Selected excerpt:

━━━━━━━━━━

Newhaven to Dieppe, Sunday 16th July 2006.
Transmanche Ferries began operations over five years ago in order to revive the conventional ferry link between Newhaven and Dieppe. It made an inauspicious debut with the battered-looking Italian flagged Sardinia Vera.
In March this year the French state owned company took delivery of its first purpose-built vessel, to be joined by an identical sistership in October. This investment is the first of its kind for the route since British Rail’s Senlac in 1973.
Côte d’Albâtre was designed to carry the maximum amount of vehicles possible within dimensions that would allow her to turn within the confines of the River Ouse at Newhaven. At just over 140 metres in length she carries substantially more freight than Sardinia Vera and provides a much needed improvement in passenger facilities.
The funding for this new ship and her twin sister was secured by arranging a long term hire-purchase from her Spanish builders. It was calculated that this would actually work out less expensive than continuing to pay the annual charter fee for Sardinia Vera!
I decided to take the opportunity to sample what the new ferry had to offer and attempted to book with Transmanche over the telephone. I was told by travel agents that customers had to deal direct with the company. It was in this instance I encountered my first difficulty. Getting an answer on their free number was quite an accomplishment after several attempts at different times of the day. I found that they could not accept debit card payments so I was advised to pay cash at the port.
I was sternly advised to present myself for travel an hour before departure so I duly turned up at the rather shabby Newhaven foot passenger terminal at 12:30 for departure at 13:30. To my exasperation travellers without tickets were still arriving and paying for passage only a short while before embarkation. The gangway at Newhaven is derelict so pedestrians board via the linkspan once vehicles have been loaded.
Whilst this inadequacy in embarkation facilities is doubtless the cause of poor time-keeping on this service, with sailings often leaving late, it provides those on foot with an interesting view of the ship, although those dragging heavy luggage along with them would probably not welcome this.
The vessel was clearly not carrying a full load of vehicles and having climbed the steps up to the upper lorry deck level, I discovered this space was totally empty. A further two flights of stairs brought one self into the cosy foyer area where the information desk is located.
The public areas of the ship are confined to the stern end over two decks. Cabin accommodation takes up the forward end and sadly deprives all but a privileged few with a view over the bow.
The immediate impression of Côte d’Albâtre is that she is a very smartly fitted out vessel, with polished wooden flooring throughout, tasteful décor and furnishings. The most pleasant feature is the crescent shaped twin tier bar lounge at the stern that provides passengers with excellent panoramic views. Access to the mezzanine area is via terraced levels that enable those furthest from the windows to see out to sea too.
A very modest shop outlet nestles underneath the bar. It was clear to see from the limited range of items for sale and the notice declaring ‘sorry, we do not sell newspapers’ that Transmanche are not particularly interested in generating revenue from on board spending. Now that duty-free concessions are but a distant memory and French taxation on tobacco has come closer in line to that in the United Kingdom, obviously ferry companies have far less to gain in providing supermarkets at sea.
The range of eateries was limited to a perfectly adequate counter-service cafeteria which proved to be in demand, whilst the attractively presented waiter service restaurant was roped off, out of bounds and closed for business, despite it being lunchtime on a July weekend sailing!

━━━━━━━━━━

Data rows:
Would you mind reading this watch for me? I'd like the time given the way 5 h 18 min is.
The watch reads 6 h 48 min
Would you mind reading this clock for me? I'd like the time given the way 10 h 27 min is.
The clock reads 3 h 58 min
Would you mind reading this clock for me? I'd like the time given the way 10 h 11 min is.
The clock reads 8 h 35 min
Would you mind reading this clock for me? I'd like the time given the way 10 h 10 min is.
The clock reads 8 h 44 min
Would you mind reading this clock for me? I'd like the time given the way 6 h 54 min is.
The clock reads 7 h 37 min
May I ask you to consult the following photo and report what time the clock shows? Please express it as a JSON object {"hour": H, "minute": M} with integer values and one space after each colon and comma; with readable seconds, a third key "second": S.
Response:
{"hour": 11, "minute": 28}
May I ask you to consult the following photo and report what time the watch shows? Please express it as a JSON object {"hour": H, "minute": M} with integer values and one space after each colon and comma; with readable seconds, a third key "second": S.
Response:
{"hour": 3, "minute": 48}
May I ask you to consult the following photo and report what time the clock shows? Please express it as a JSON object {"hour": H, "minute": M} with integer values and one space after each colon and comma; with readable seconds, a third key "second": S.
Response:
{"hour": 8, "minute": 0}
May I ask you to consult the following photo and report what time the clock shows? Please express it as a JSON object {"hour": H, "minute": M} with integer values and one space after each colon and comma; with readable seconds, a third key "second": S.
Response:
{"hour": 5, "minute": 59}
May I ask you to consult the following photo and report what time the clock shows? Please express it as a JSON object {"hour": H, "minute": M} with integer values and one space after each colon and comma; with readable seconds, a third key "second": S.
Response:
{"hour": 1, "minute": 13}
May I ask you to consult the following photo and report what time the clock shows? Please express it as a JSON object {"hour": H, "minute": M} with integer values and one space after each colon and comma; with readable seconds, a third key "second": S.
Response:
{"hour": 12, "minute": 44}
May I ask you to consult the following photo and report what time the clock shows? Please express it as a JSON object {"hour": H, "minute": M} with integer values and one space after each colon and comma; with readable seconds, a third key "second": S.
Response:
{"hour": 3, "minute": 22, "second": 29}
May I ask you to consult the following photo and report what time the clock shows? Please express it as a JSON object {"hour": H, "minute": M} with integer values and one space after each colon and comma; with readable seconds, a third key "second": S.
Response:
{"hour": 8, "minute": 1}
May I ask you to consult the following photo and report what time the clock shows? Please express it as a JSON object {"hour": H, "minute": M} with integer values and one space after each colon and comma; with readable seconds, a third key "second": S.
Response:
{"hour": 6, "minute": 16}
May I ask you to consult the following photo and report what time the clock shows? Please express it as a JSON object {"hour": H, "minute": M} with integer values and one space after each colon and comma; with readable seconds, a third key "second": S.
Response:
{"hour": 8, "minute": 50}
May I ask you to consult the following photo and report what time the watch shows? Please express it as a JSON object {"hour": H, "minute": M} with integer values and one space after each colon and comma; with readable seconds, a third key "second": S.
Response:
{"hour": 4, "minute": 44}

━━━━━━━━━━

Given instruction: Resume the review of the Newhaven to Dieppe crossing on Côte d'Albâtre, writing on from its last sentence.

Answer to the task:
The ferry is certified to carry just six hundred passengers, and quite frankly it would feel uncomfortably crowded if it was carrying anything approaching this quantity. Fortunately for me she was lightly loaded. But this only serves to demonstrate that Transmanche have not hunted the tourist trade in their five years of operation. It is her capacious lorry decks the company must be really anxious to fill and the signs on this crossing were not encouraging, as mentioned earlier.
Outside, the vessel has ample deck space on three levels. Annoyingly, the some sections were sealed off, as is becoming increasingly common on modern ferries. However, the space that was open to the public was still substantial. Plenty of shelter from the wind could be found too against glass partitions. The most annoying omission was the lack of any seating whatsoever, something the new Seafrance vessels are also guilty of. This was a real disappointment for those who didn’t relish squatting on the bare deck to enjoy the fresh air.
Departure was around 14:00 and the fascinating manoeuvre off the berth was begun. She pushed astern away from the linkspan, with the mooring ropes at the bow having been dropped. She then gently nudged her stern belting against the rusty and rudimentary looking fender on the quayside. Having used bow thrust on the starboard side to tentatively turn herself 180 degrees she began to proceed towards the harbour entrance and out to sea.
I noticed some dubious developments that had occurred on the dockside, such as the emergence of a scrap metal depot. Beyond this was a dilapidated sign wishing passengers ‘Bon Voyage!’ from the now defunct Hoverspeed. The long serving wooden lighthouse on the eastern pier had been removed and replaced with a metal pole.
The coastguard station on the western side of the harbour entrance was derelict and the area around it fenced off from public access (much to the annoyance of those wanting a good vantage point to photograph shipping activity!). Another sign of the abandonment that seems to ensue at Newhaven is the closure of the impressively long mole on the western side due to an inherent lack of maintenance.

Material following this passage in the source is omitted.